The Catcher in the Rye by J.D. Salinger

“when you’re not looking, somebody’ll sneak up and write “Fuck you” right under your nose.”
― J.D. Salinger, The Catcher in the Rye

When I started reading The Catcher in the Rye I didn’t expect much of it. And I wish I could say I hated this book, I really do. I’ve only written reviews about how much I loved a book, never about how much I hated one. But I didn’t hate The Catcher in the Rye at all. Although the plot was simple, I thought this book was funny, compelling, and I could really empathize with Holden, the protagonist, all throughout the book.

The book mainly takes place in New York, but it starts in Pennsylvania. Holden Caulfield is a 16 year old teenager that just got kicked out of his school, Pencey Prep. He failed at almost all of his subjects there. He doesn’t really know what he wants to do. So when his roommate Stradlater and he get into a fight, he decides he’s had enough of his school and takes a train to New York. His plan is to check into a hotel for a few days, because his parents aren’t expecting him to come home yet. From that moment on he mostly just does what he feels like doing.

J.D. Salinger ’s most famous book is about being lost, lonely and about not having many connections with anyone or anything. His brilliant first novel was published in 1951 and it immediately became popular.
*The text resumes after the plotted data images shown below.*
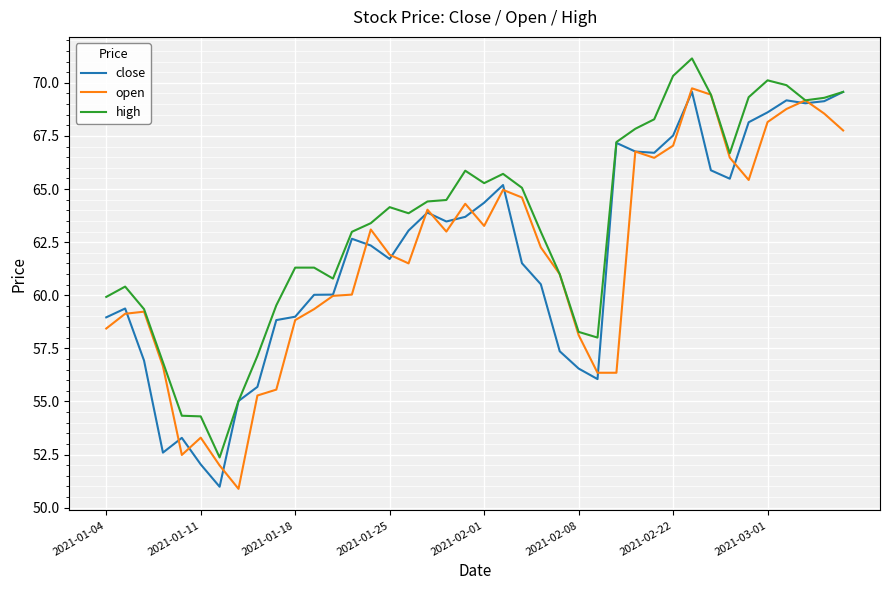

Count the number of data series in this chart.

3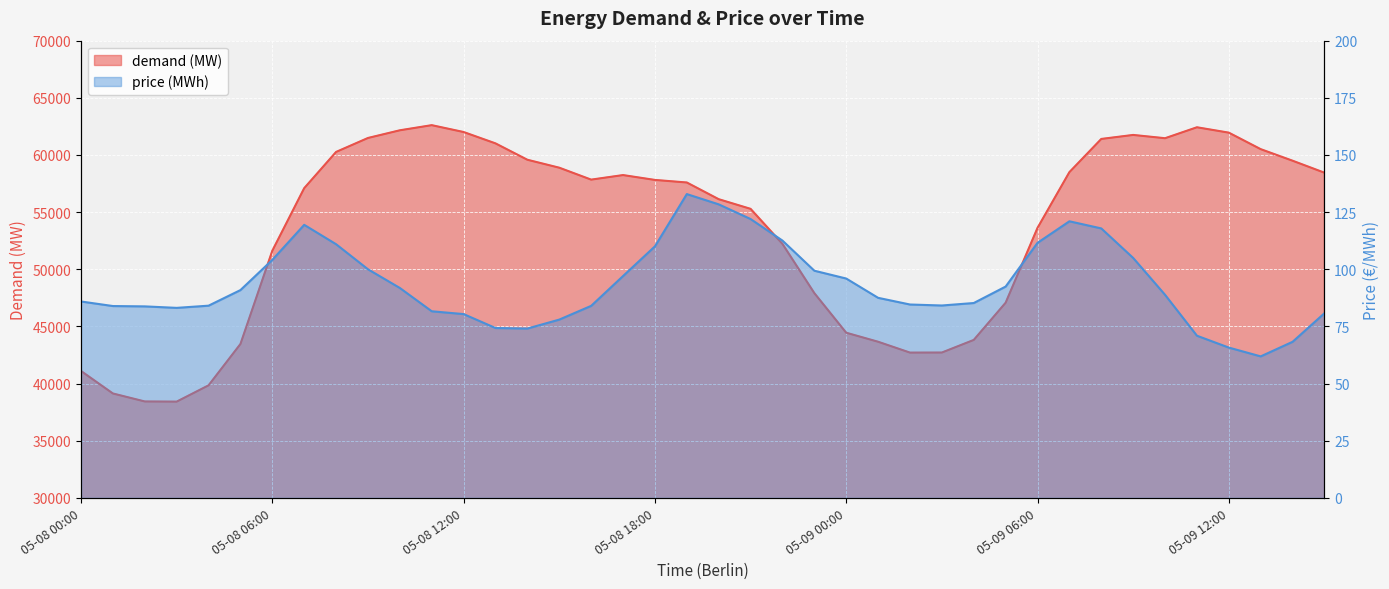

What is the difference between the maximum and minimum values in the price series?

71.0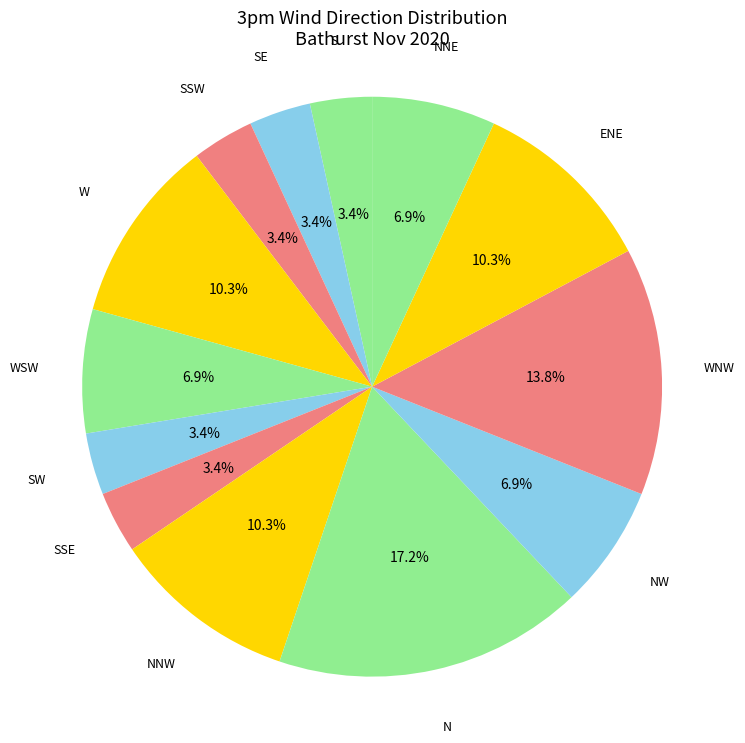

Does any single category account for the majority?

No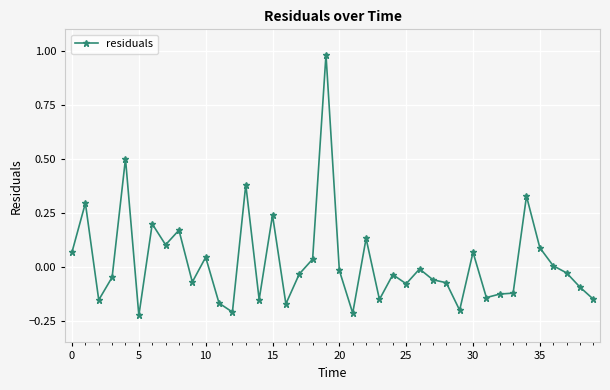

True or false: there are more than 2 points higher than both neighbors.

True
It was on the New York Times Bestseller list for thirty weeks and it was named by Modern Library as one of the 100 best English-language novels of the 20th century.
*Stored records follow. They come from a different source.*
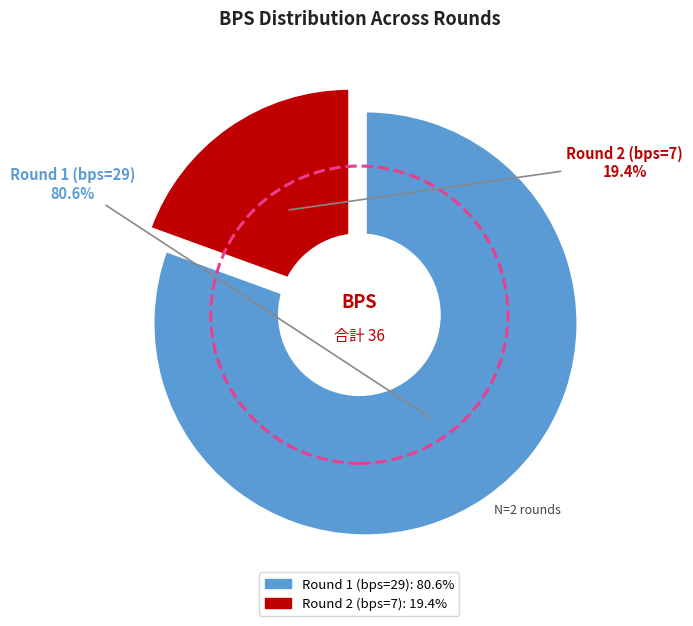

To the nearest percent, what is the difference between the Round 2 (bps=7) and Round 1 (bps=29) slice percentages?

61%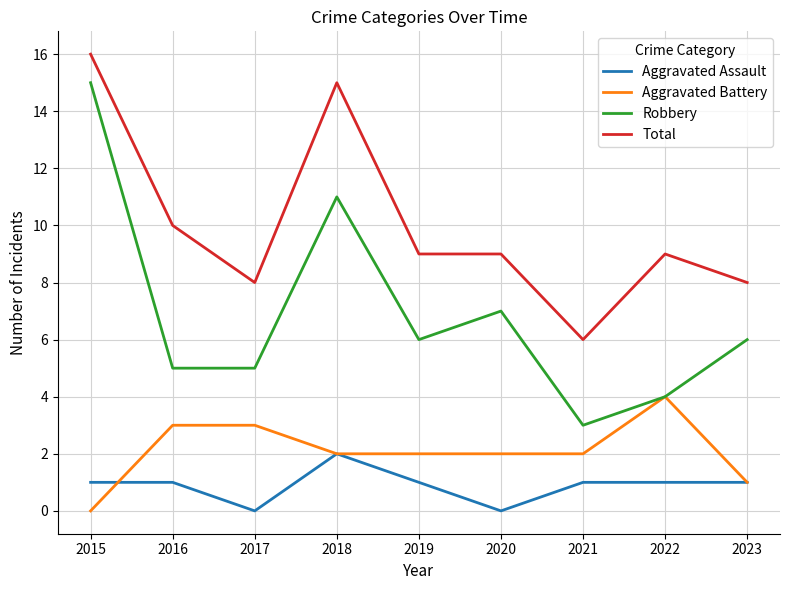

Reading left to right, extract all data points from this chart.

Aggravated Assault: 2015=1	2016=1	2017=0	2018=2	2019=1	2020=0	2021=1	2022=1	2023=1
Aggravated Battery: 2015=0	2016=3	2017=3	2018=2	2019=2	2020=2	2021=2	2022=4	2023=1
Robbery: 2015=15	2016=5	2017=5	2018=11	2019=6	2020=7	2021=3	2022=4	2023=6
Total: 2015=16	2016=10	2017=8	2018=15	2019=9	2020=9	2021=6	2022=9	2023=8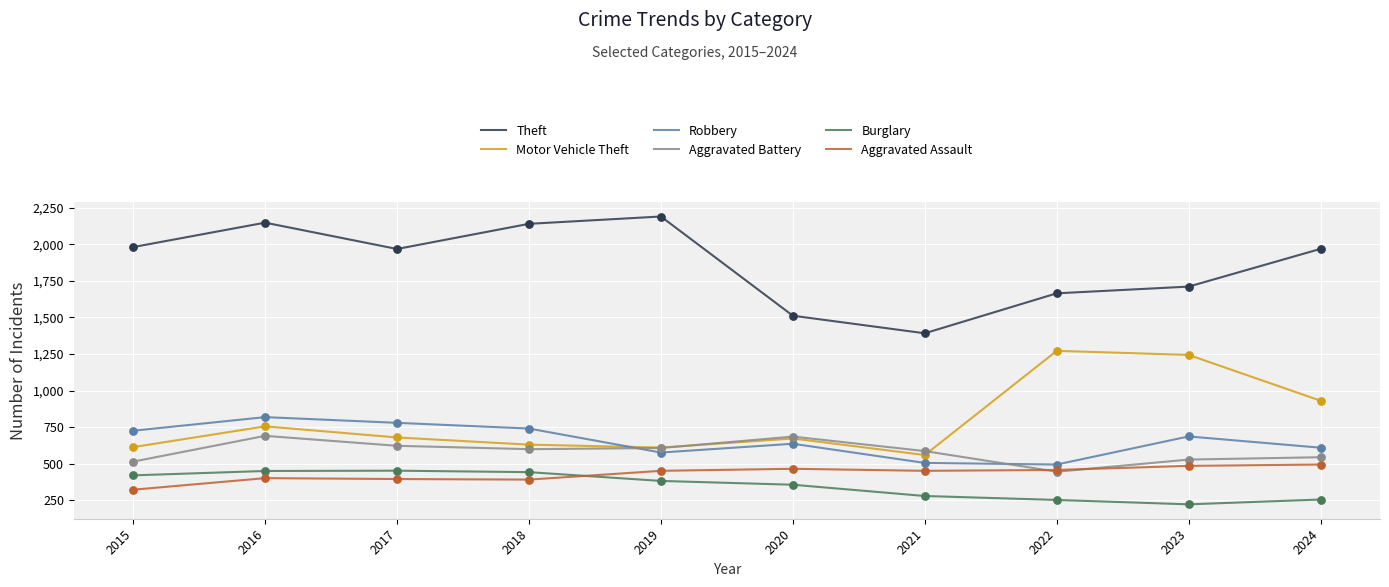

What is the total value across all series at 2017?

4900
The Catcher in the Rye has been compared to Mark Twain’s The Adventures of Huckleberry Finn, because it also about a rebellious boy and Mark Twain used the same kind of humor and language in his book. Salinger wrote The Catcher in the Rye in a way that really gets to you. He admitted that the book was ‘sort of’ autobiographical and he said that his boyhood used to be a lot like Holden’s.  His way of writing follows the processes of Holden’s thoughts from beginning to end. It shows you exactly how he thinks and I loved the way Holden thinks. He criticizes a lot of things people do and say. He often thinks people are ‘phony’ and he can be very sarcastic. That killed me.

“If you had a million years to do it in, you couldn’t rub out even half the “Fuck you” signs in the world. It’s impossible.”
― J.D. Salinger, The Catcher in the Rye

Holden can also get very depressed and lonely. When that happens he calls or talks to a random person, sometimes to someone he already knows sometimes to someone he’s just met. Just for the company. Which is something, I believe, many people have experienced themselves some time in their life.
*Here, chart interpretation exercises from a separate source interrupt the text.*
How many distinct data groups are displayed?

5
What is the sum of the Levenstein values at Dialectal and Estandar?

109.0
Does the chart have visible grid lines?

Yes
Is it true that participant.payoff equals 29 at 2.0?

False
The Catcher in the Rye is by far the most interesting and most realistic novel about being a teenager I have read so far. It shifts between funny and sad, as Holden’s mood changes. I think everyone can relate to what Holden feels and thinks. It’s a book you won’t be able forget, once you’ve finished reading it.

“I think, even, if I ever die, and they stick me in a cemetery, and I have a tombstone and all, it’ll say ‘Holden Caulfield’ on it, and then what year I was born and what year I died, and then right under that it’ll say ‘Fuck you.’ I’m positive, in fact.”